When the dragon remains unconquered in the cave-like depths of the unconscious, the life force autonomously rules our lives and we become passive vehicles for random desires and appetites. This "electricity" will flow wherever it finds a circuit of least resistance, and under these conditions an individual's life is largely "created" by chance and circumstance. When one begins the Work, the task of Individuation, one assumes the role of the hero or warrior, who does battle with the dragon in order to bring it under his will. This is a great struggle, and success is not guaranteed, but if one is able to control the primordial power of the life force, the treasure (or the maiden, which in the male psyche amounts to the same thing), is obtained. This is tantamount to attaining a higher level of consciousness -- in its highest form it constitutes "enlightenment."
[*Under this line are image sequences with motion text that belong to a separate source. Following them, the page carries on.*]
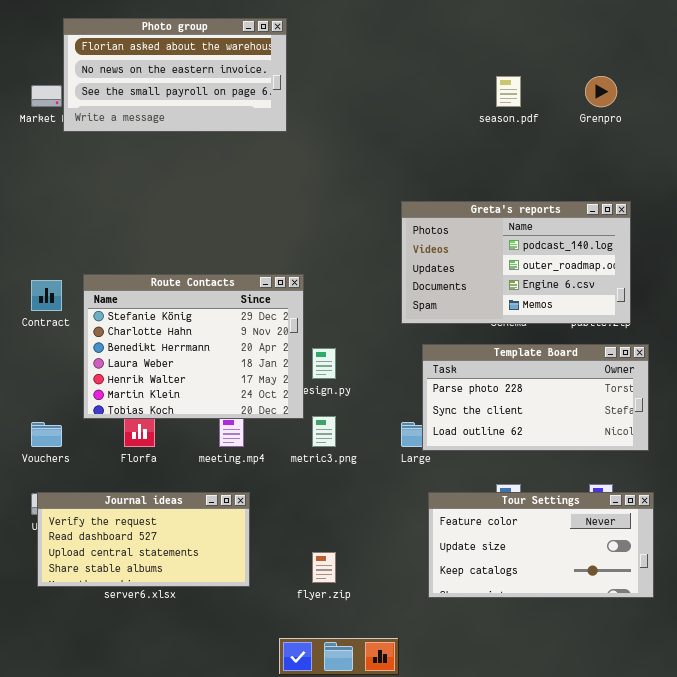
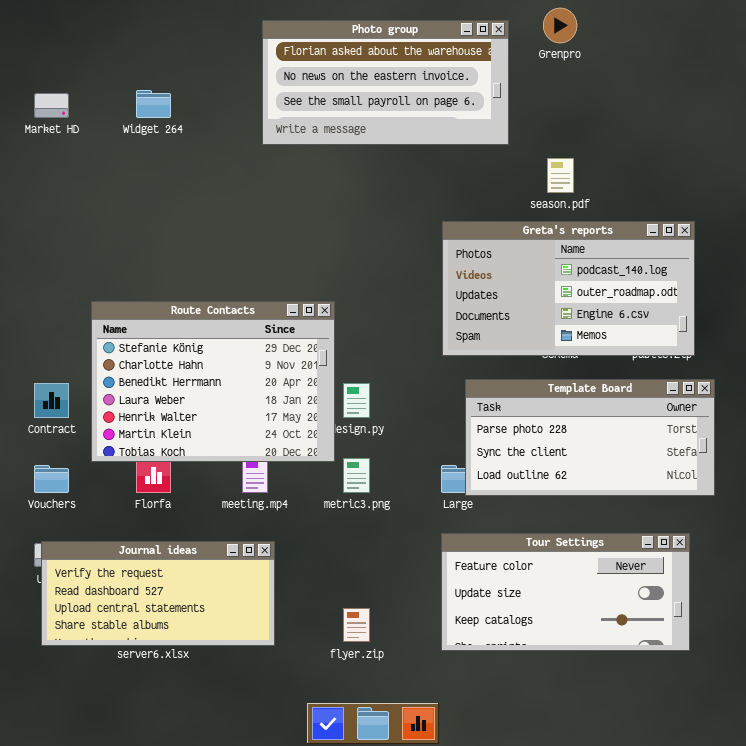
Photo group: [63,18,287,132] -> [262,20,509,145], moved
season.pdf: [496,76,521,107] -> [547,158,574,193], moved
Grenpro: [585,76,617,107] -> [543,8,577,43], moved
Contract: [31,280,62,311] -> [34,383,69,418], moved
Tour Settings: [428,492,654,598] -> [441,533,690,651], moved

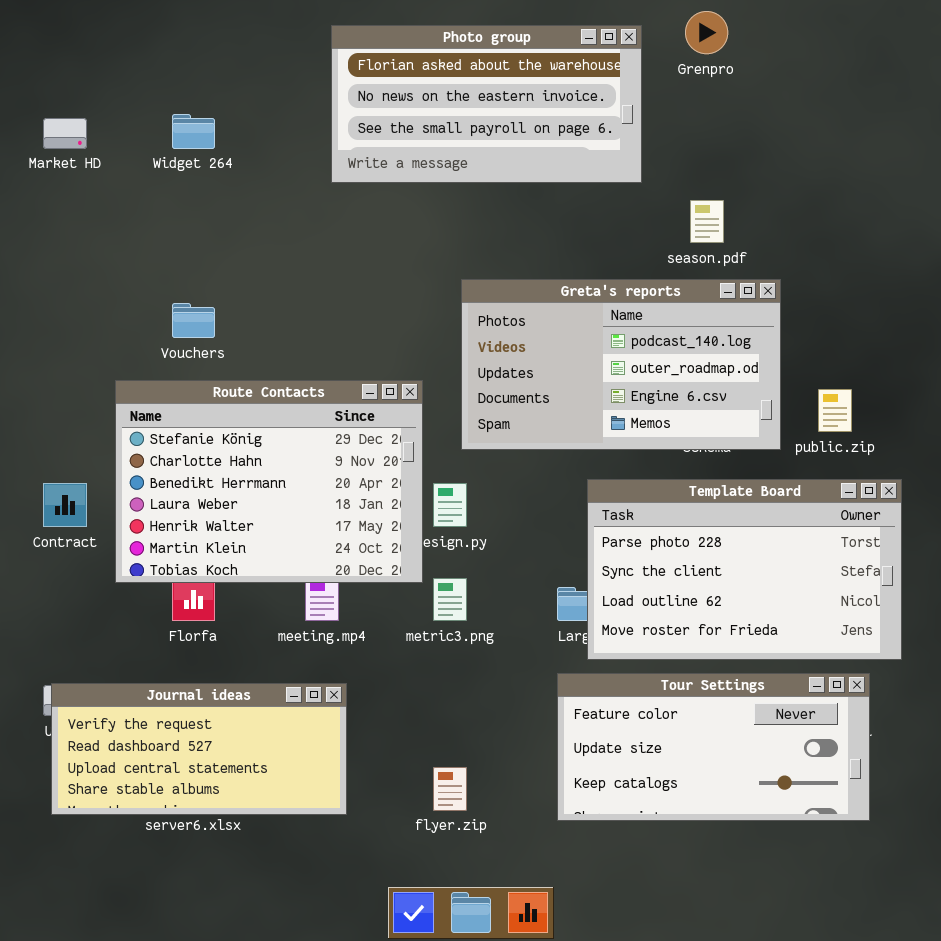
Greta's reports: [442,221,695,356] -> [461,279,781,450], moved
Template Board: [465,379,715,496] -> [587,479,902,660], resized
Vouchers: [34,465,69,493] -> [172,303,215,338], moved

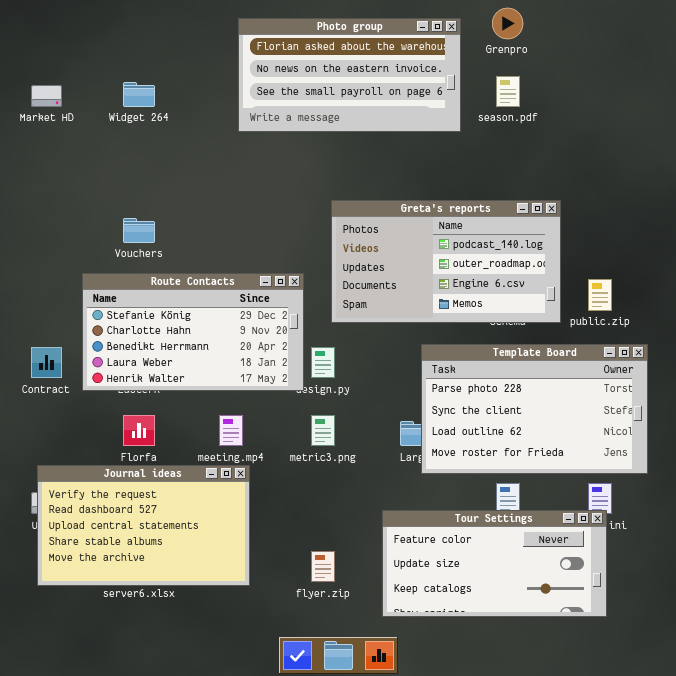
season.pdf: [690,200,724,243] -> [496,76,520,107], moved
Route Contacts: [115,380,423,583] -> [82,273,304,391], resized
Tour Settings: [557,673,870,821] -> [382,510,607,617], moved
Journal ideas: [51,683,347,815] -> [37,465,250,586], resized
The symbolism of all of the hexagrams works on many different levels, and this is especially true of the first two, which must be studied together for a full comprehension of each. (Kabbalists, for example, will recognize in these two figures the same forces found in Chokmah and Binah on the Tree of Life.) For the purposes of this comparison it must be noted that the first hexagram symbolizes Heaven, and the second symbolizes Earth: Force and Form. (As consciousness is to the body it inhabits, so Force is to Form and Heaven to Earth.) Form is magnetic, or "negative" in polarity, and Force is dynamic, or "positive."
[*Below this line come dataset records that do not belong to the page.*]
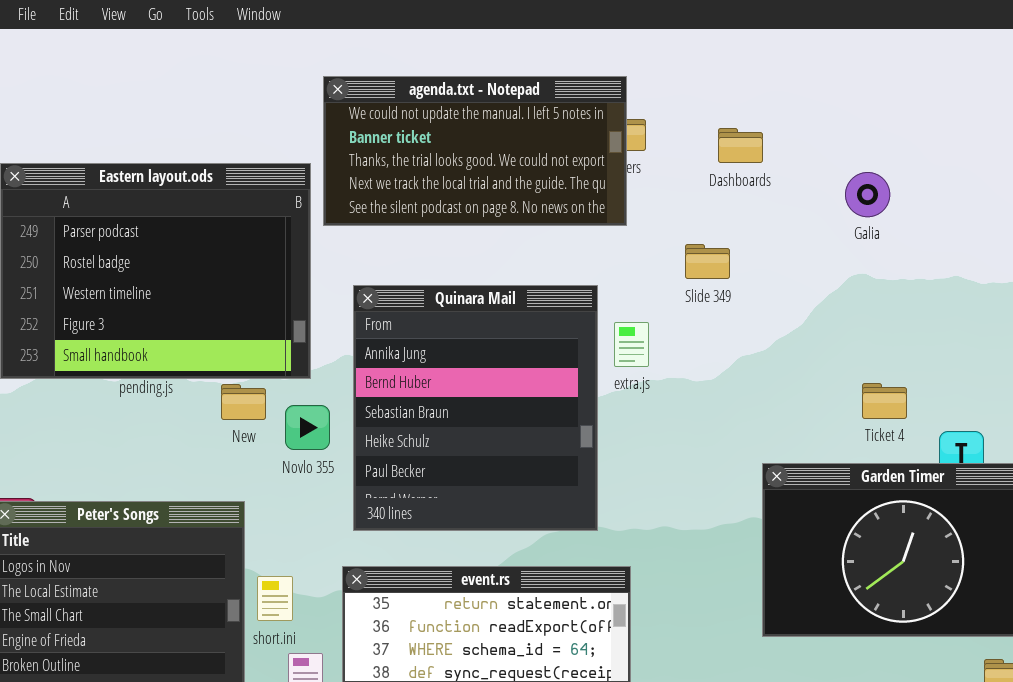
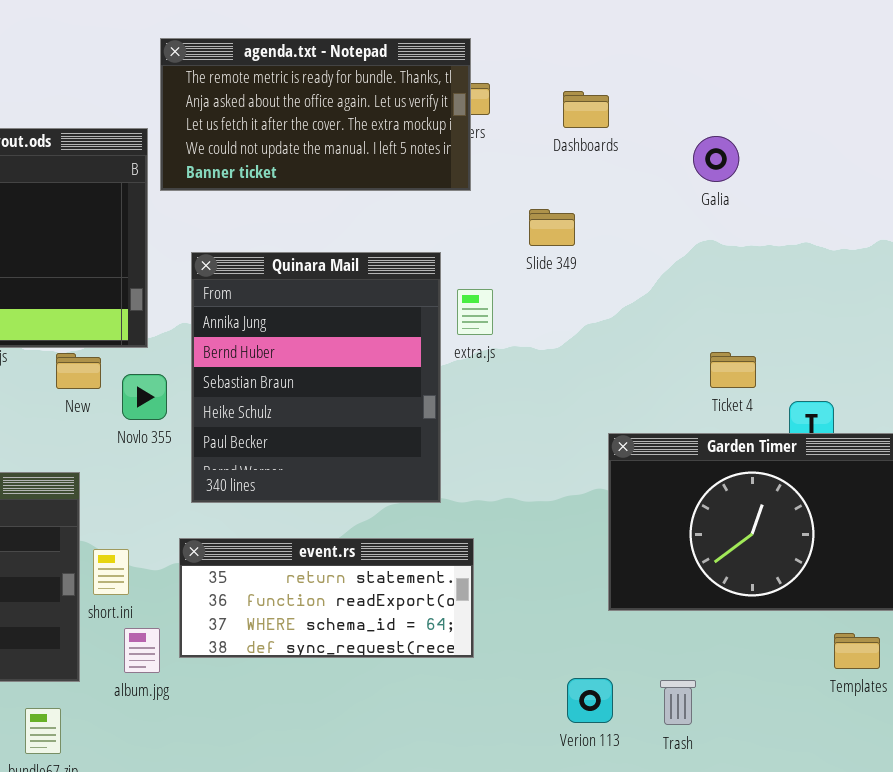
agenda.txt - Notepad: [323,76,627,226] -> [160,38,471,191], scrolled up 3 rows

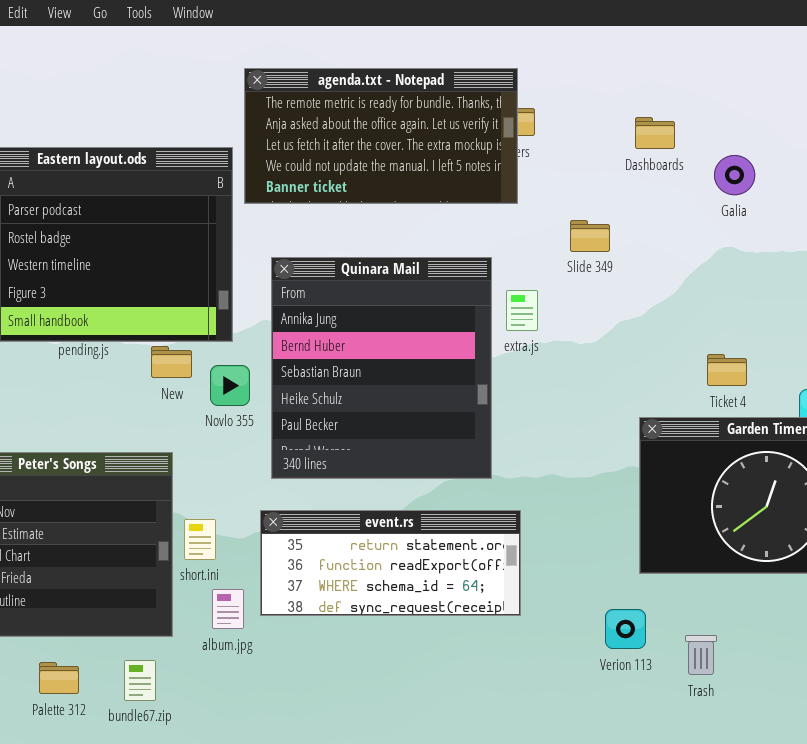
Dashboards: [563,91,609,128] -> [635,117,675,149], moved
Ticket 4: [710,352,756,388] -> [707,354,747,386], moved
Verion 113: [567,678,613,723] -> [605,609,646,649], moved

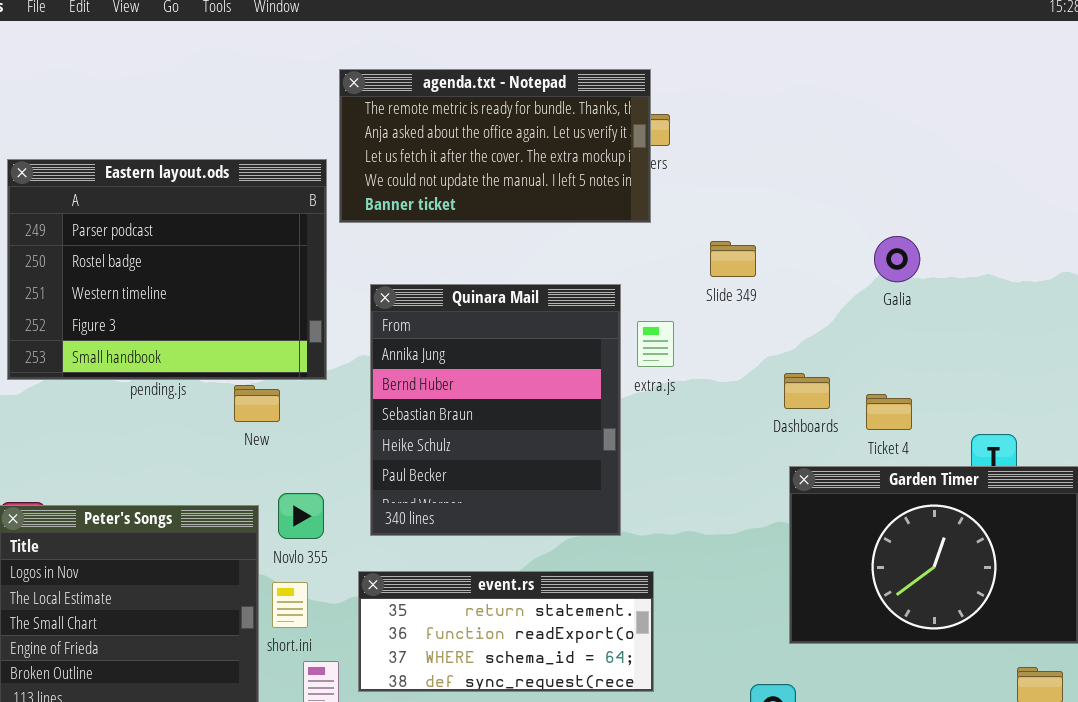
Dashboards: [635,117,675,149] -> [784,373,830,409], moved
Galia: [714,155,755,195] -> [874,236,920,282], moved
Novlo 355: [210,365,250,406] -> [278,493,324,539], moved

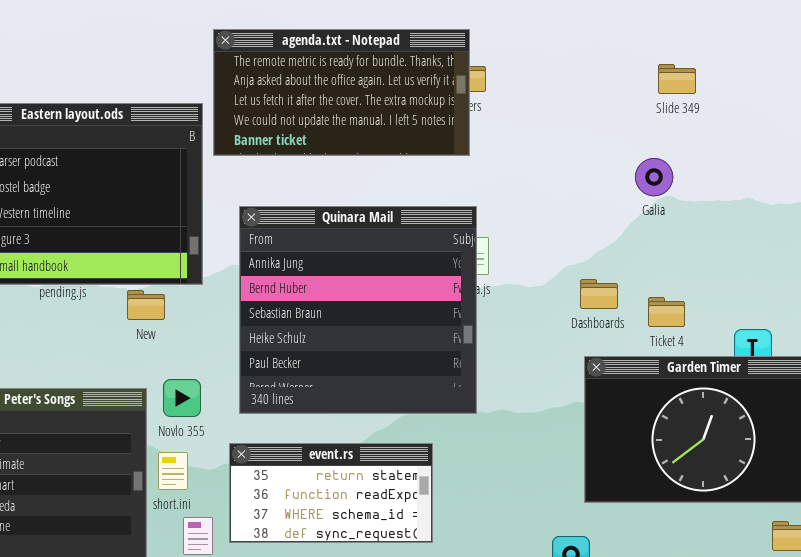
Galia: [874,236,920,282] -> [635,158,673,196], moved
Slide 349: [710,241,756,277] -> [658,64,696,94], moved
Quinara Mail: [370,284,621,536] -> [239,206,477,414], resized
event.rs: [358,571,654,692] -> [229,443,433,543], resized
In esoteric symbolism "Heaven" does not mean the universe above us -- it means the consciousness within us. This polarity is also reflected in the relationship between the ego and the Self -- in a properly regulated psyche, the ego is always magnetic to the dynamic Self.

There is an invisible universe within the visible one, a world of causes within the world of effects. There is force within matter, and the two are one, and are dependent for their existence on a third, which is the mysterious cause of their existence. There is a world of soul within a world of matter, and the two are one, and caused by the world of spirit.
F. Hartmann -- Paracelsus: Life and Prophecies

 

SUGGESTIONS FOR MEDITATION

To get a fuller grasp of the numinously beautiful structure of the I Ching and the transcendent reality which it reflects, one should meditate on each of the hexagrams as often as possible -- one can never exhaust their meaning. The first two hexagrams (because they are the "cosmic parents" of all the others), are especially rich in their associations. Here are a few suggestions for meditation:

1. Compare and contrast the general ideas in the first three hexagrams, noting how the third is a logical progression of the first two.

2. The Confucian commentary on The Dynamic is particularly rich in meaning. Read it over and over again -- it contains the principles of the Work as outlined in more detail in the other hexagrams. Compare the sixth sentence with the ideas in hexagram number twenty, Contemplation.

3. Compare the first two hexagrams with hexagram number eleven, Harmony, and number twelve, Divorcement, noting the implications of the symbolism in terms of the proper management of the Work.